The assassination is attributed to Leonid Nikolaev, but within hours Stalin seizes on the event to arrest alleged "enemies of the Soviet Union" within the Red Army general staff, Leningrad political leadership, the GPU secret police, and elsewhere. Press reports indicate that dozens are executed in the first week of December, after the Central Committee reinstates the death penalty and institutes swift trials without possibility of appeal.
There is no credible explanation for the assassination. Kirov is killed by a bullet shot through the back of the neck fired from close range. Nikolaev has been arrested many times, most recently three weeks earlier when he was found with a gun at the Smolny. He was released and allowed to keep his handgun in violation of Soviet law. The day of the assassination, party security is removed from Smolny. A witness to the crime is arrested and dies the next day while under police custody, allegedly in a car accident. Nikolaev and much of his family, including his wife, siblings, and elderly father, are soon executed.

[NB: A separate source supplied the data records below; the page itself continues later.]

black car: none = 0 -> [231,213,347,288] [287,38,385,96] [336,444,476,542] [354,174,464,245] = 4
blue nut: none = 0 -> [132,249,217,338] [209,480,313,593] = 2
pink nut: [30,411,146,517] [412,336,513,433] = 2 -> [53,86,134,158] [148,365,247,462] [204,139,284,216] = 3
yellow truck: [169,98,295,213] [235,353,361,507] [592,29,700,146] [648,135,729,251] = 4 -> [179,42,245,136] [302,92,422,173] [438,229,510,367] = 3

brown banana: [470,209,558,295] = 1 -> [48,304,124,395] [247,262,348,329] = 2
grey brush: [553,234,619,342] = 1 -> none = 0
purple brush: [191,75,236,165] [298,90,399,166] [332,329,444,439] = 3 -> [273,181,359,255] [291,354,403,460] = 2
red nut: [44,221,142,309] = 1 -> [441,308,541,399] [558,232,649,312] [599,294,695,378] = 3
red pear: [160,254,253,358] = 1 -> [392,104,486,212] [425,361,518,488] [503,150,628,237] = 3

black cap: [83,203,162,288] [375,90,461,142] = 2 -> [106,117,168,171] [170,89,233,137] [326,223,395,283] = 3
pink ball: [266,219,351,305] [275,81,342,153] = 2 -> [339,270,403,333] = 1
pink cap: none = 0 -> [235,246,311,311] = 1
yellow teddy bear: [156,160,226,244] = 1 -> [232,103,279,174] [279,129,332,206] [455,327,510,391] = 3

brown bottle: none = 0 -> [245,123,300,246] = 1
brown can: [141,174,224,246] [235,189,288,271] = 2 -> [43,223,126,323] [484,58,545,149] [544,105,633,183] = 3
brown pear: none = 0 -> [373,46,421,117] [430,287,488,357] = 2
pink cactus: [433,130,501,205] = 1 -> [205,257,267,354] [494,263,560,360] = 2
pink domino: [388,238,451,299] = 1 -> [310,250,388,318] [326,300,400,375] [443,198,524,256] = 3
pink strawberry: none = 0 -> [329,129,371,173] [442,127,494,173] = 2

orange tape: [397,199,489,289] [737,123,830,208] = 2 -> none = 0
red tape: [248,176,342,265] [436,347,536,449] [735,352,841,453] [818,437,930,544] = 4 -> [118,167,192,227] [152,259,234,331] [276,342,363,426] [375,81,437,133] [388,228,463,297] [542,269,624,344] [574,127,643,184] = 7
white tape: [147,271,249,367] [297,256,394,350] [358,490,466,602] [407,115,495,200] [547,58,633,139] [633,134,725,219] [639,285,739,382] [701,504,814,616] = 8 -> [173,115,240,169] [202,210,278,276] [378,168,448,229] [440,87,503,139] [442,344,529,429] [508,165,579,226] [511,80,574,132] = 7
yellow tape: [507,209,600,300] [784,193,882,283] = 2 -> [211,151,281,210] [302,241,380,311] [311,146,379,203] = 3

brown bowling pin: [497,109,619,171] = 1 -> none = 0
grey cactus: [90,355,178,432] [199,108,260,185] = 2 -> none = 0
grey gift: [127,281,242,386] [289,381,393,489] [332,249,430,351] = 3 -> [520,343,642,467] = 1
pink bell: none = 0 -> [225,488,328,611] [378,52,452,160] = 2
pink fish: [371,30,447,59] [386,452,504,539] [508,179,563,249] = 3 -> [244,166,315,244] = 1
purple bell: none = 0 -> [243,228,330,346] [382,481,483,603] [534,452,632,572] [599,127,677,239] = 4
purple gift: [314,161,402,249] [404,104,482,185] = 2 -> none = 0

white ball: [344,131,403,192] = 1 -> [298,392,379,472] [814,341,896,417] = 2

100 years: "People's Budget" in Britain provokes constitutional crisis
On November 30, 1909, the House of Lords votes, by a margin of 350 to 75, to reject the reformist budget proposed by the Liberal-controlled House of Commons. In response, the Liberal prime minister, H. H. Asquith, dissolves Parliament, calling the Lords' vote unconstitutional and a violation of the powers of the Commons.
It marks the first time since the 17th century that the House of Lords has rejected a budget from the House of Commons, which holds the power of the purse.
The first budget of Chancellor of the Exchequer David Lloyd George, the "People's Budget," as it is called by its supporters, aims to raise retirement pensions and institute other social reforms by increasing income taxes on the wealthy and by instituting a "land tax" on large landholders. The land tax infuriates the landed gentry who dominate the House of Lords.
Behind the scenes King Edward pleads with the Lords to approve the budget. It is said he fears the Lords' vote will "open the door to the most dangerous possibilities, among which even the very existence of the monarchical form of government was included," according to one observer.
Ominously, the "People's Budget" also calls for naval rearmament to maintain Britain's traditional naval superiority over Germany.